**WORK INSTRUCTIONS:**
(a) In the dialogue below, rewrite the paragraph that begins "The new snack bar supervisor has" in fewer words, keeping its main point.
(b) From the dialogue below, output word for word the section from "I have to call" up to and including "Fine. Ten minutes.".

Run the snack bar? Ell,
Frankie's gonna be there anyway.

I don't see any reason she can't do it.
Oh. I...

Okeydoke. Bye, Sally. She wants
you to work the snack bar.

Yeah, I got that.

Sucker list, Mike.

Sucker list.



Are you blind?

I was gesturing wildly enough
to land a plane.

Consider this payback
for the time

that you volunteered me to take
the aunts to see Mac Davis.

Hey. You can't stack 'em
that way.

The new snack bar supervisor has
crazy high standards. Oh.

Oh, my gosh.
Here she comes. Look busy.

Okay, team snack bar!

For those of you that
don't know me, I'm Morgan.

I promised the junior achievers

that I'd finally make
this snack bar profitable,

and that is going to happen!

Every dollar we earn
is another step towards

putting doors on the bathroom
stalls. We can do this, right?

Right!
Right.

I can't hear you! Right?
Right.

So while I was
in snack bar hell,

sue was in a hell of her own
babysitting Brick.

What are you watching?
"Revenge of the Pod Zombies. "

It's too scary for you. Go to bed.
If you've moved up to a level

where you can babysit me
at night, then I've moved up

to a level where I can stay up
and a scary movie.

I have to call mom and dad
and see if it's okay.

If you have
to call mom and dad,

maybe you're not mature enough
to babysit me at all.

Mature.

Fine. Ten minutes.

So catch me up.

These zombies...

Why are they seeking revenge?

♪

I love watching
my boyfriend warm up.

Oh. Which one is he?

Oh, there, he cute one
with the dark hair... number 23.

Wait. Uh,

that's your boyfriend?

The... that one there
with the hair in his eyes?

Oh.

Since when?

Six weeks next Wednesday.

Six weeks?

Wow. Well,
that's... that's plenty of time

to, uh, you know,
meet the parents and everything.

Oh, they're dead,

which is okay, 'cause he said
they were really lame.

I'm just messing with you,
Mrs. Heck. I know who you are.

Oh. You do?
Totally! Hi!

Hi. I actually wanted to
meet you a while ago,

but you know how Axl is.
No, I-I don't. Tell me.

Oh, you know, he's just shy in
that really adorable way of his.

But once you get to know him,
he's so hilarious.

Axl Heck, number 23?

Oh, and every day he leaves
a note in my locker

telling me another reason
he loves me.

Axl's been in love
for six weeks?

In retrospect,
i guess there were signs.

Mom, what rhymes
with "tenderly"?

Mom, I think I'm in love.

Shh! No talking
during the McDreamy scenes.

Time to form
a Cheer-A-Mid!

It was so great finally meeting you, Mrs.
Heck. You, too.

**DATA:**
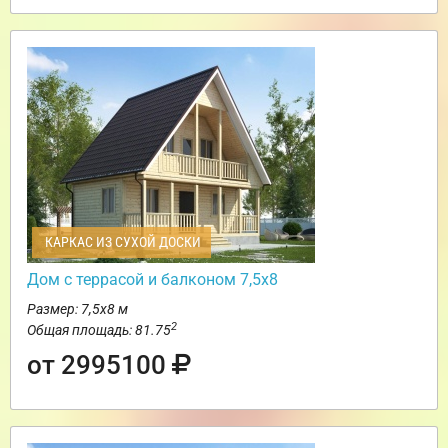
КАРКАС ИЗ СУХОЙ ДОСКИ
Дом с террасой и балконом 7,5х8
Размер: 7,5х8 м
2
Общая площадь: 81.75
от 2995100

**TASK-BY-TASK RESULTS:**
(a) The new snack bar supervisor is extremely demanding.

(b)
I have to call mom and dad
and see if it's okay.

If you have
to call mom and dad,

maybe you're not mature enough
to babysit me at all.

Mature.

Fine. Ten minutes.